Unter der Kapuze beobachte ich einen Mann, der sich mit einem Bein an der Wand abstützt. Er schlürft seinen Kaffee und lässt dabei den Blick über die Menge schweifen. In dem Gewusel erinnert er mich an eine Boje im Sturm.

«Ist das ein Aufseher oder sowas?», murmle ich.

Keine Antwort.

«Joe?» Ich drehe mich um. Basketballhose beugt sich zwei Gruppen weiter tief zu einer jungen Frau in Bikerjacke hinunter. Ich rutsche schnell ein Stück näher heran, damit ich ihn nicht aus den Augen verliere.

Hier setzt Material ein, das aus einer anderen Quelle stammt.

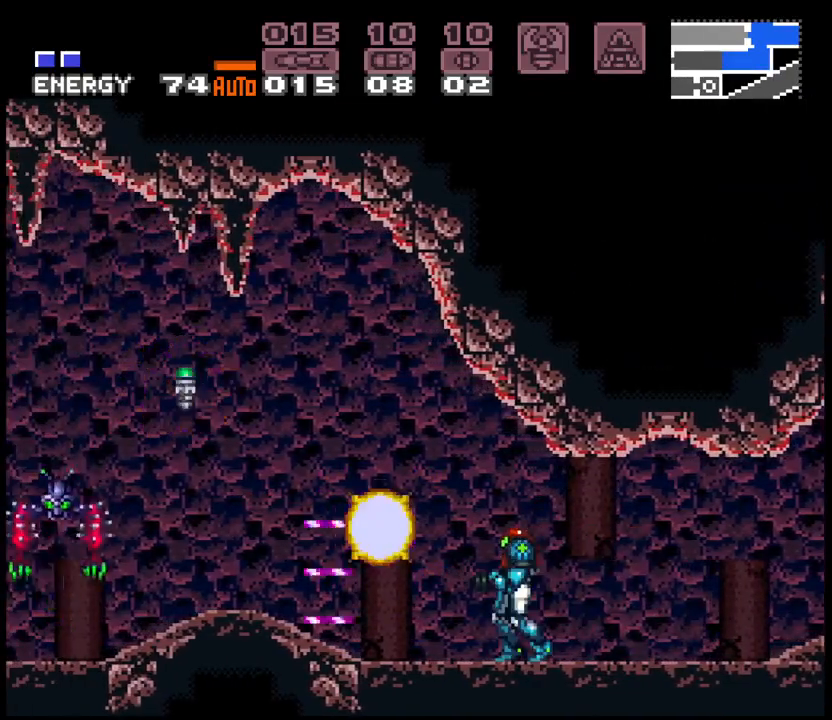
{"dt_ms": 500, "buttons": ["A", "DPAD_LEFT"], "events": [[50, "DPAD_LEFT", "down"], [183, "X", "down"], [200, "DPAD_LEFT", "up"], [317, "X", "up"], [383, "DPAD_LEFT", "down"]]}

Der stille Beobachter löst sich von der Wand und schlendert ein paar Schritte weiter. Dann nimmt er seine Haltung erneut ein, schlürft aus seinem Becher und steckt die andere Hand in die Tasche. Sein Blick verweilt lang am anderen Ende des Raumes. Ich folge ihm, aber da ist nichts. Nur die Reflexion des Lichts auf der glatten Oberfläche der Wand.

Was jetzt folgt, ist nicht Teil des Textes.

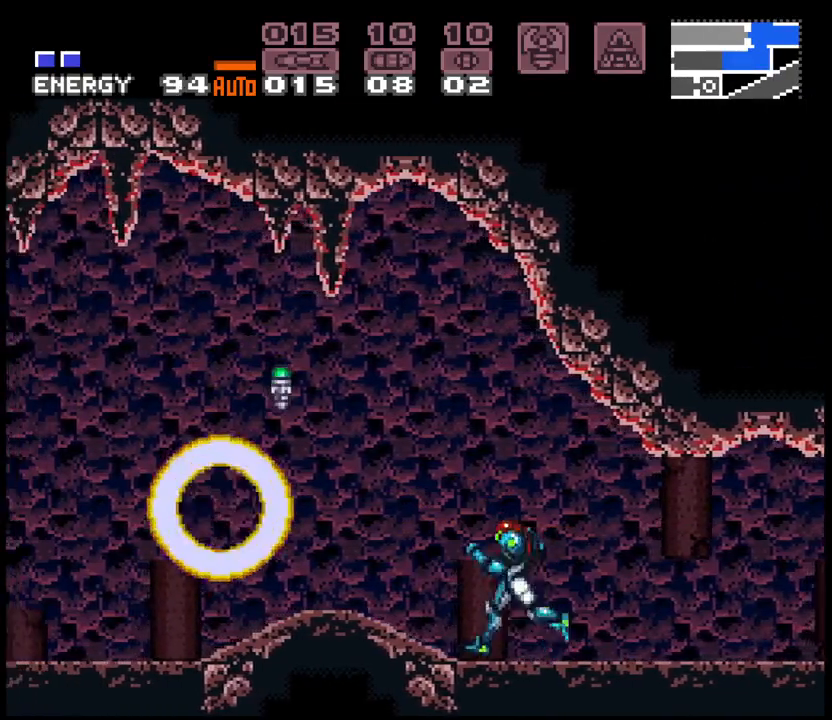
{"dt_ms": 500, "buttons": ["A", "DPAD_LEFT"], "events": [[150, "B", "down"], [300, "B", "up"], [300, "X", "down"], [367, "X", "up"]]}
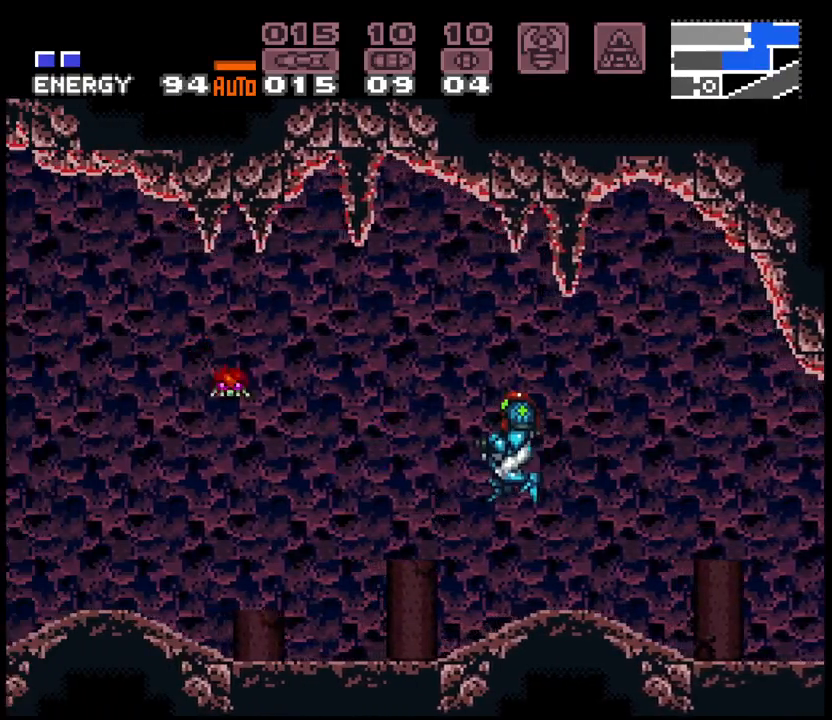
{"dt_ms": 500, "buttons": ["A", "X", "R1"], "events": [[133, "R1", "down"], [367, "X", "down"], [500, "DPAD_LEFT", "up"]]}
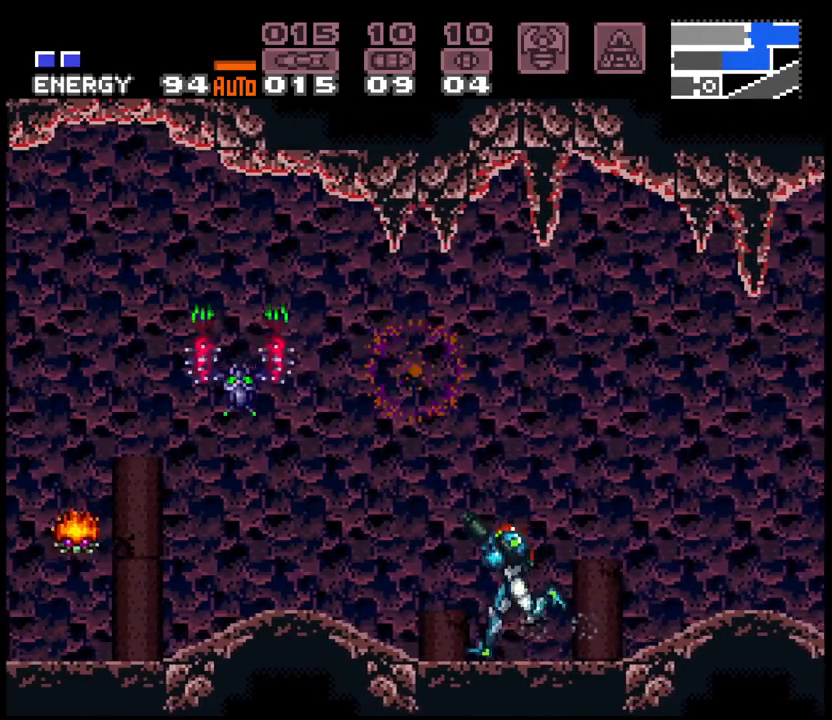
{"dt_ms": 500, "buttons": ["A", "R1"], "events": [[33, "X", "up"], [133, "X", "down"], [267, "X", "up"]]}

Ich spüre ein Zucken in meinem kleinen Finger. Wie eine Schockwelle schickt es ein Kribbeln durch meinen ganzen Arm, doch dann setzt der Mann sich in Bewegung und verschwindet aus meinem Sichtfeld.

«Joe?»

Basketballhose schnippt herum und reißt fragend die Augen auf. Wie ein hyperaktives Eichhörnchen.

«Ich gehe zurück. Danke für den Kaffee», sage ich, hebe den Becher wie zum Toast.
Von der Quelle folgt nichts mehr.